In spite of his many failings, and the
bad company kept for a number of years by this extraordinary man, there
was a dignity and courtesy in his manner which, joined to the vigour and
sprightliness of his understanding, made his conversation highly
acceptable to persons of every rank. As he was exceedingly popular in his
own country, none knew better how to make his competitors keep their
distance (Note. There was then in his neighbourhood a laird who, without
sense or learning had the knack of versifying in Latin and English. As he
was a very absurd old man, it may well be imagined he would not be less
quarrelsome over his cups while a youth. On those occasions, after he had
reprehended his neighbours, Strowan called with much gravity for his page,
whom he directed to chastise that rude noisy fellow.)
Till the rebellion, he was a welcome
guest in the first families. (Note. None fonder of a visit from Strowan
than James, Duke of Athole, whose social hours were joyous and dignified;
who lived with his vassals like a parent and a companion. It had been the
custom for every gentleman to kiss the Duchess.

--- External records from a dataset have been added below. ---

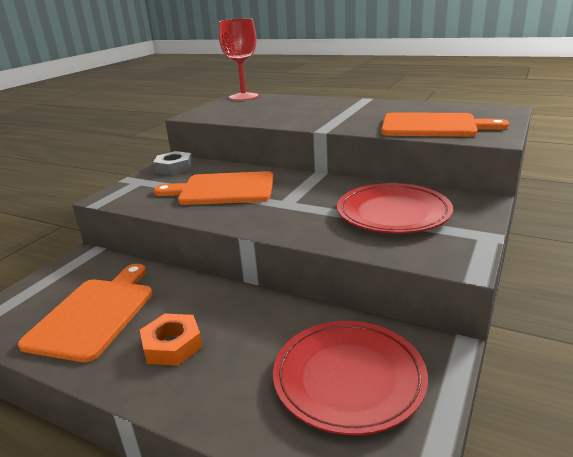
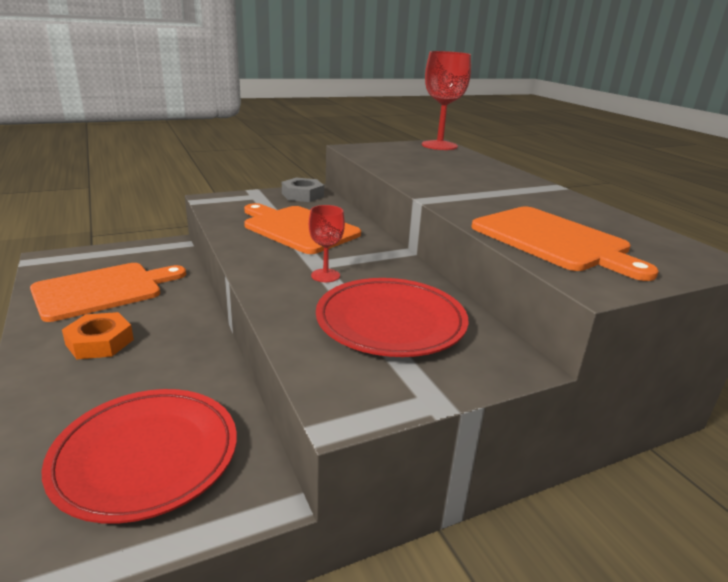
camera: 35 degrees right, 0 degrees up
(305, 207) = (325, 275): none -> red goblet

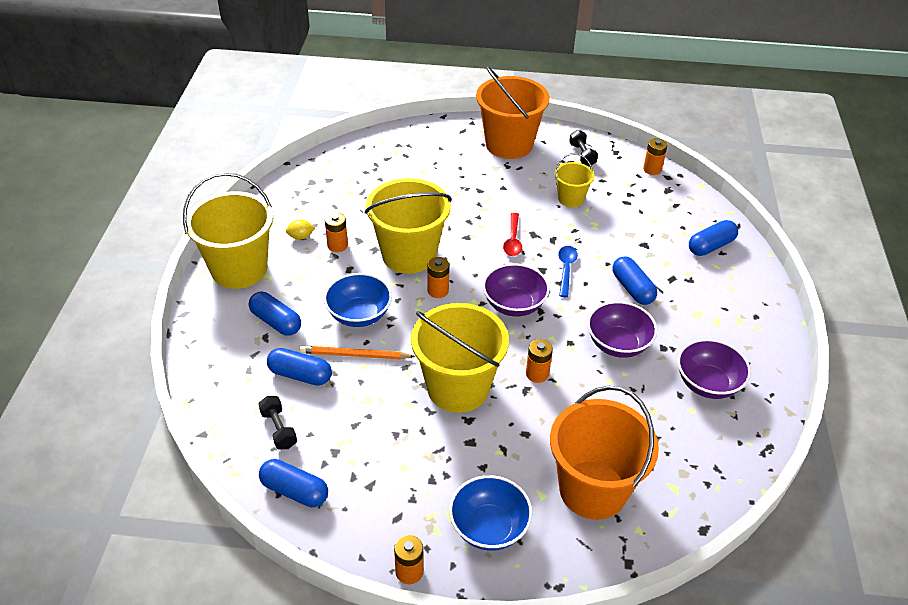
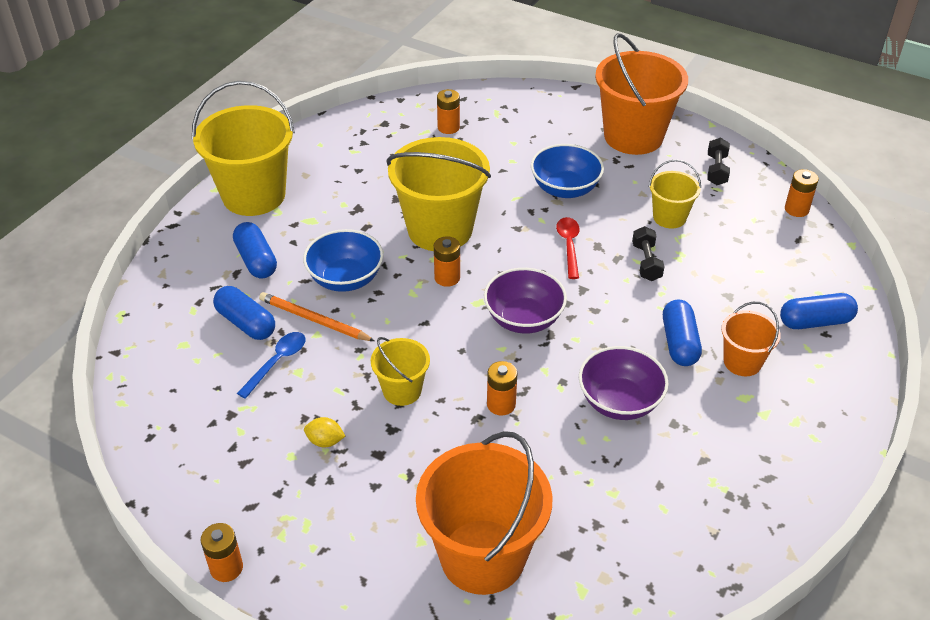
camera: 25 degrees right, 0 degrees up
(279, 429) = (190, 372): black dumbbell -> black dumbbell (646, 262)
(294, 491) = (166, 440): blue capsule -> none
(301, 237) = (337, 179): yellow lemon -> yellow lemon (325, 441)
(337, 245) = (369, 198): orange battery -> orange battery (448, 127)
(458, 388) = (402, 390): yellow bucket -> yellow bucket, size x0.51
(489, 527) = (339, 554): blue bowl -> blue bowl (565, 189)
(513, 240) = (569, 246): red spoon -> red spoon turned 150 degrees clockwise
(566, 269) = (611, 297): blue spoon -> blue spoon (277, 362)
(681, 289) = (742, 362): none -> orange bucket
(707, 384) = (703, 484): purple bowl -> none

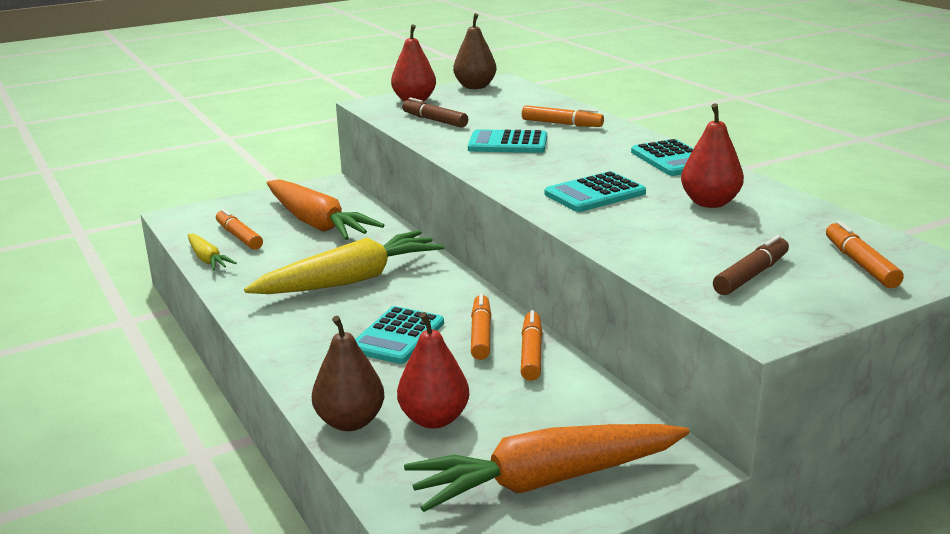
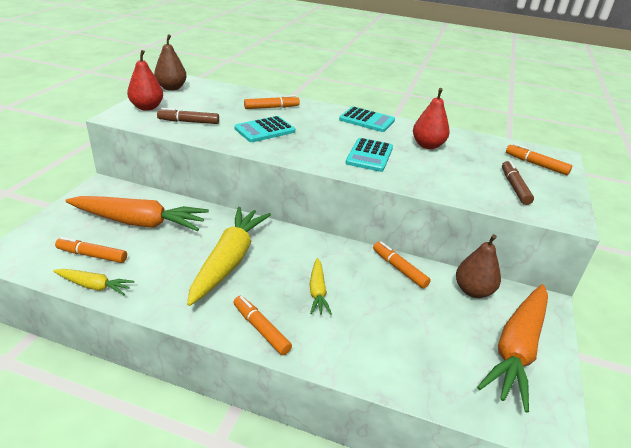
camera: 45 degrees left, 10 degrees up
(350, 422) = (381, 370): brown pear -> brown pear (473, 291)
(397, 336) = (317, 291): turquoise calculator -> yellow carrot
(434, 419) = (418, 341): red pear -> none
(481, 334) = (359, 268): orange marker -> orange marker (261, 329)

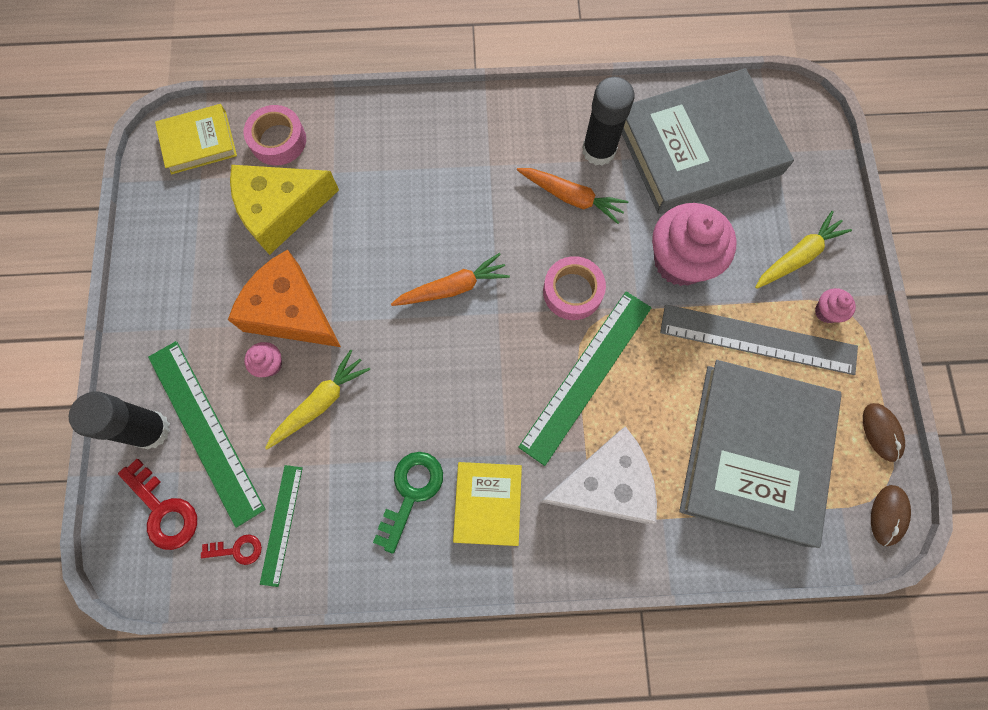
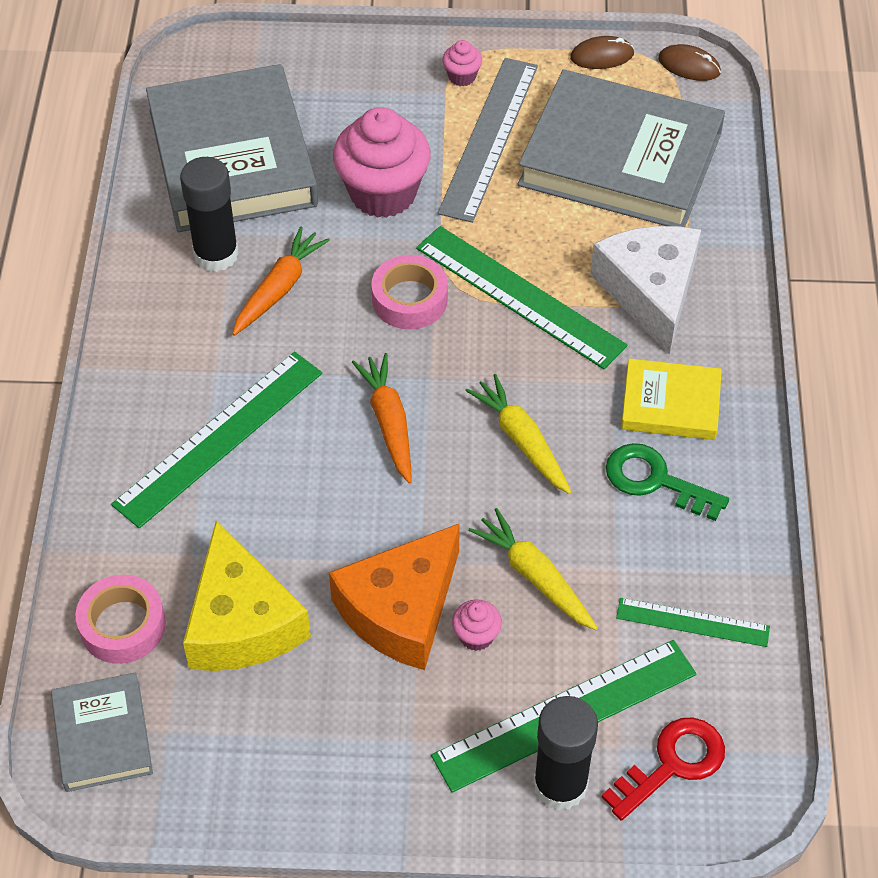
camera: 85 degrees left, 20 degrees down
(199, 142) = (102, 735): yellow book -> grey book
(237, 550) = (724, 673): red key -> none
(431, 176) = (219, 438): none -> green ruler
(798, 256) = (391, 89): yellow carrot -> yellow carrot (521, 440)

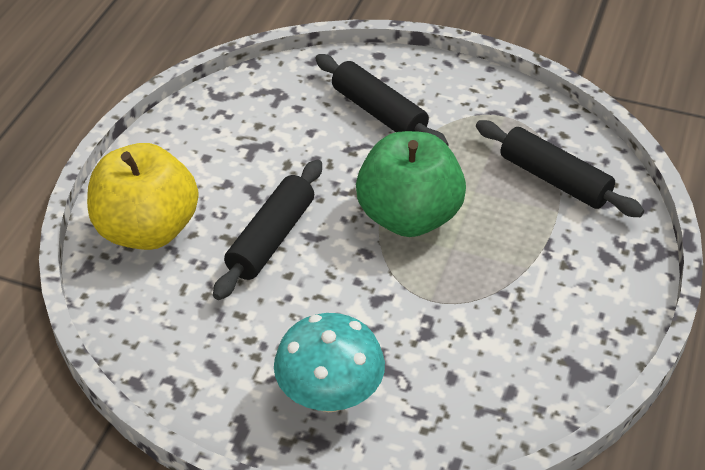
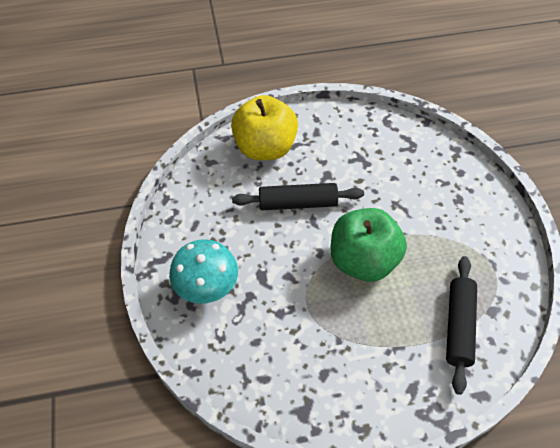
camera: 60 degrees right, 10 degrees up
(379, 112) = (438, 202): black rolling pin -> none

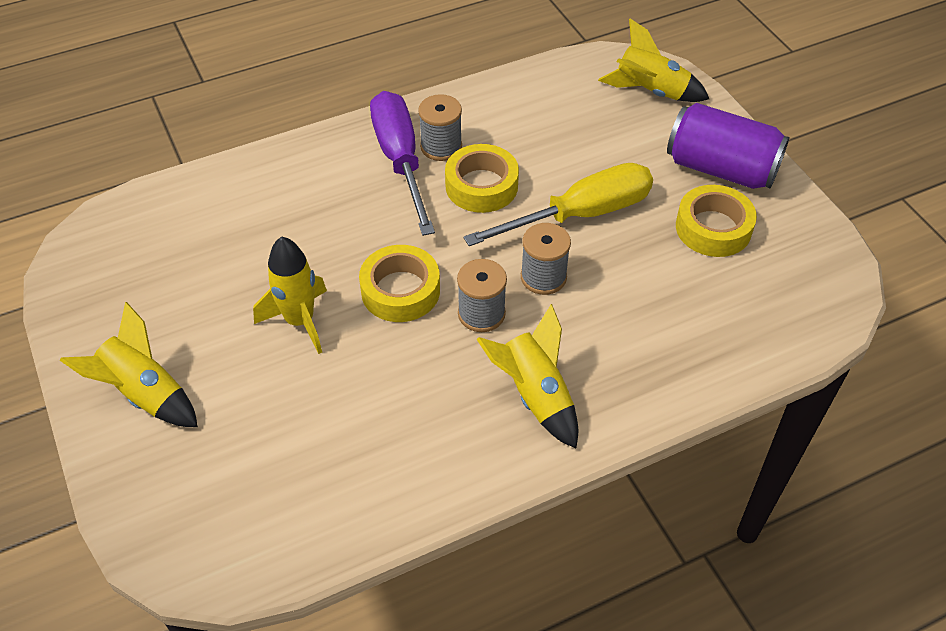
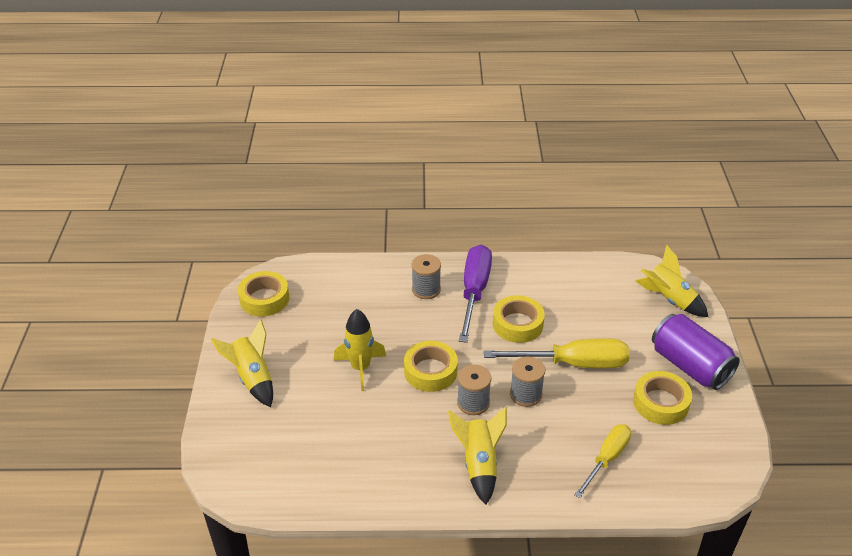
camera: 25 degrees right, 10 degrees down
(100, 269) = (264, 299): none -> yellow tape
(441, 147) = (505, 291): grey spool -> grey spool (426, 289)
(689, 325) = (606, 459): none -> yellow screwdriver

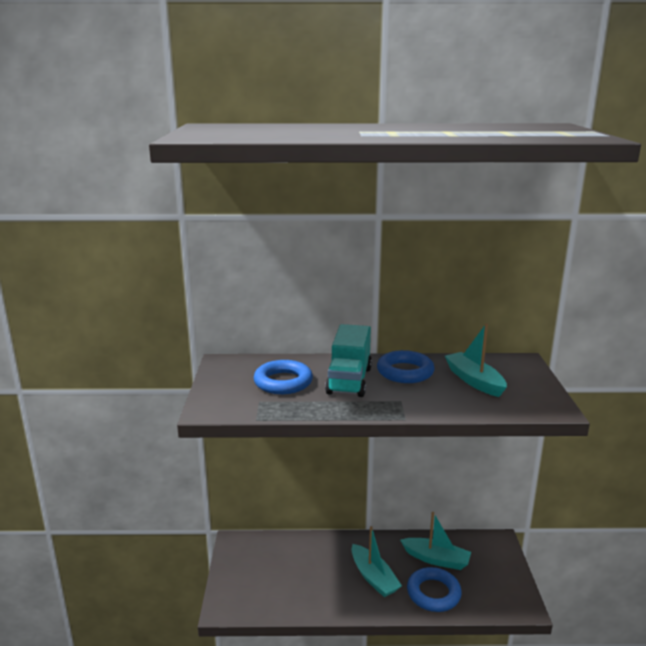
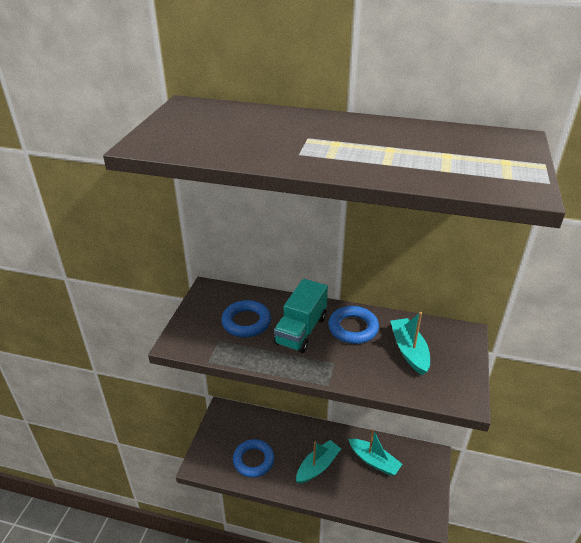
camera: 15 degrees right, 15 degrees up
(373, 577) = (317, 466): turquoise boat -> turquoise boat turned 120 degrees counterclockwise
(433, 593) = (360, 491): blue ring -> blue ring (253, 460)

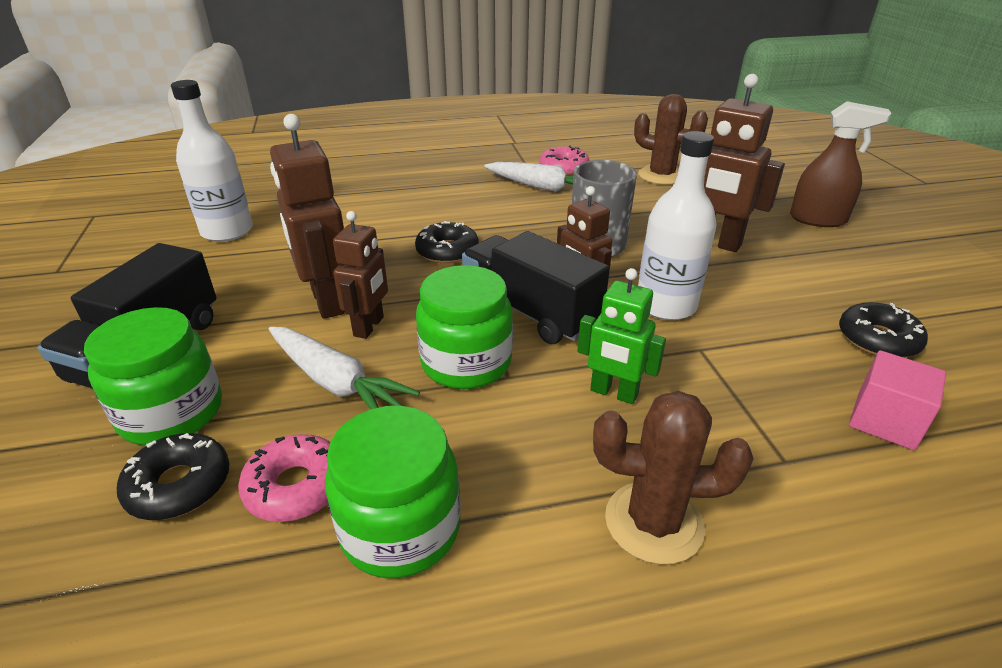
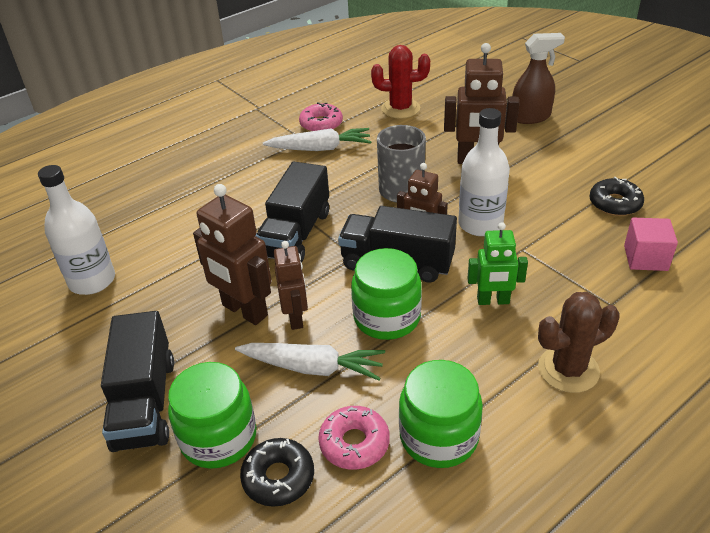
camera: 25 degrees left, 5 degrees up
(447, 251) = (296, 234): black donut -> black truck
(661, 176) = (400, 109): brown cactus -> red cactus

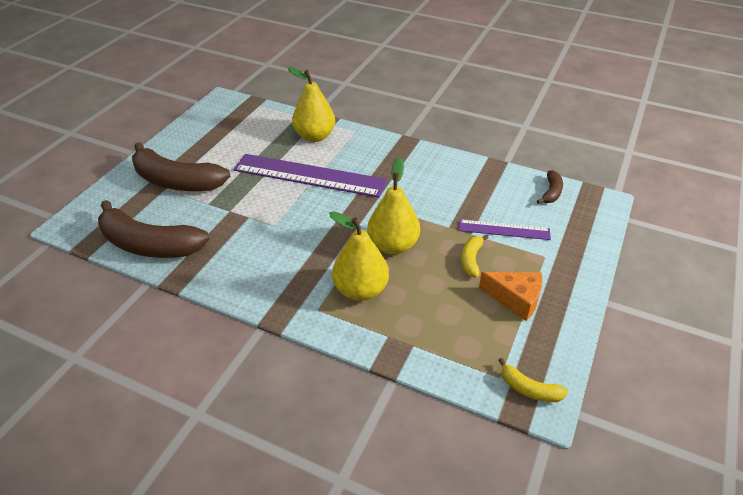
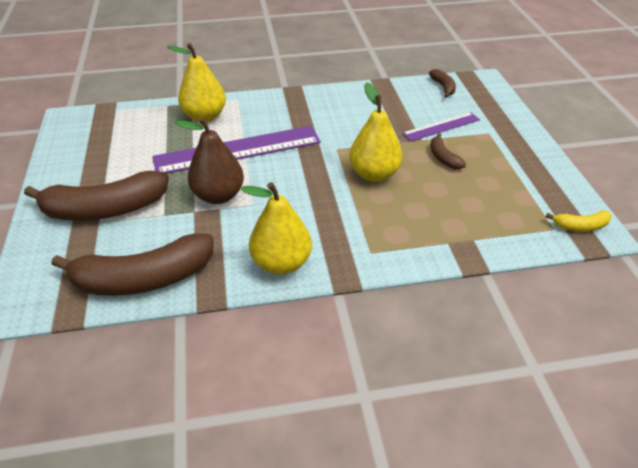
camera: 35 degrees left, 0 degrees up
(258, 206) = (218, 196): none -> brown pear
(360, 290) = (388, 220): yellow pear -> yellow pear (281, 263)
(471, 260) = (443, 158): yellow banana -> brown banana
(515, 299) = (504, 171): orange cheese -> none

He learned from her woman
that one of Strowan’s companions (afterwards an officer in the French
service) had once been his menial servant. On her complaining of having to
salute such a man, the Duke archly answered ‘madam, my friend is a greater
man than the king, for he can both make and unmake a gentleman when he
pleases.’) of the country, even when his dress and equipage did not seem
to correspond with the loftiness of his pretensions. On these occasions,
however, he took care to be attended by the gentlemen of his clan, and a
number of domestics, of a very different cast from the powdered lackeys in
the houses of the great, each of them having infirmities peculiar to
themselves. (Note. In his time Rannoch was the seat of numerous and daring
gangs of thieves. As they bade defiance to the government, it was not in
Strowan’s power to repress them, though he abominated their courses. Being
told of a great thief on his estate, he said he would try his honesty,
affecting not to believe the charge, whereupon he dispatched him to Perth
for a sixpence loaf, which the man did with great dispatch, bringing with
him a roll, which was then given into the bargain. As he might have
concealed it, Strowan would never after hear anything wrong of a man of so
much honour.)
It may be thought too much has been
said of this gentleman’s private life, but the abuse and abasement of his
brilliant talents show the inexpedience and danger of going much beyond
one’s depth, either in politics or expense (Note. It is to be feared that
the acquaintance of the present generation with the results of Strowan’s
muse is limited to the couplet quoted by the Baron of Bradwardine - ‘For
cruel love has garter’d low my leg. And clad my hurdies in a philabeg’
which the Baron pronounces an elegant rendering of Virgil’s ‘Nunc insanus
amor duri adversos detinet hostes’
Yet Strowan was unquestionably a man
of mark in Scottish literary society, and a personal friend of most of the
poets of his day, especially of the Jacobite Meston.